→ **Your instructions**: Reproduce each record exactly. The pictures should be skipped.

→ **Entries shown**:
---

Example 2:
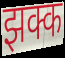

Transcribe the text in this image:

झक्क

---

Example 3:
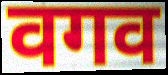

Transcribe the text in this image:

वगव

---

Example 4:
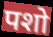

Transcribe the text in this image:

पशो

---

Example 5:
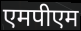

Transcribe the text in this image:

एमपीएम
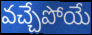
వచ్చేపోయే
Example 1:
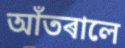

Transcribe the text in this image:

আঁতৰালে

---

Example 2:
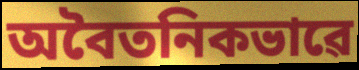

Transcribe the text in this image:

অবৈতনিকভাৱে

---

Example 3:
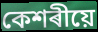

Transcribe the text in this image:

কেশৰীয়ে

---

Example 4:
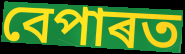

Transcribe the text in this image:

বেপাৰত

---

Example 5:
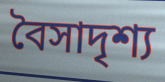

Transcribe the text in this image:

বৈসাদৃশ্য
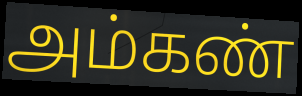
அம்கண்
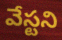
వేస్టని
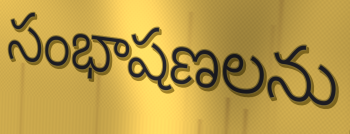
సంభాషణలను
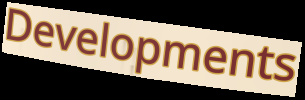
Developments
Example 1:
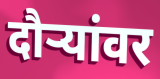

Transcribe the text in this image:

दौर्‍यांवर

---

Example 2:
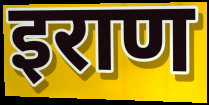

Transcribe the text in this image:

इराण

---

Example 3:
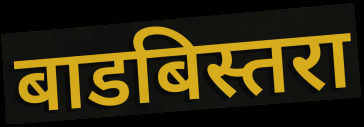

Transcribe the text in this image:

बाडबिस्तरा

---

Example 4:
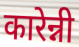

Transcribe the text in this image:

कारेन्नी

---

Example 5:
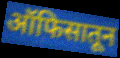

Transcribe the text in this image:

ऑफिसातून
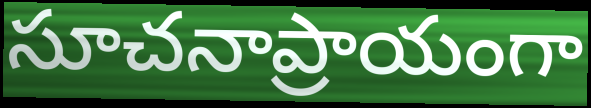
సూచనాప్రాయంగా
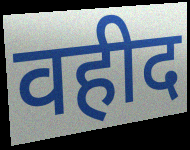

→ **Response box**:
---

Example 2:

Transcribe the text in this image:

झक्क

---

Example 3:

Transcribe the text in this image:

वगव

---

Example 4:

Transcribe the text in this image:

पशो

---

Example 5:

Transcribe the text in this image:

एमपीएम
వచ్చేపోయే
Example 1:

Transcribe the text in this image:

আঁতৰালে

---

Example 2:

Transcribe the text in this image:

অবৈতনিকভাৱে

---

Example 3:

Transcribe the text in this image:

কেশৰীয়ে

---

Example 4:

Transcribe the text in this image:

বেপাৰত

---

Example 5:

Transcribe the text in this image:

বৈসাদৃশ্য
அம்கண்
వేస్టని
సంభాషణలను
Developments
Example 1:

Transcribe the text in this image:

दौर्‍यांवर

---

Example 2:

Transcribe the text in this image:

इराण

---

Example 3:

Transcribe the text in this image:

बाडबिस्तरा

---

Example 4:

Transcribe the text in this image:

कारेन्नी

---

Example 5:

Transcribe the text in this image:

ऑफिसातून
సూచనాప్రాయంగా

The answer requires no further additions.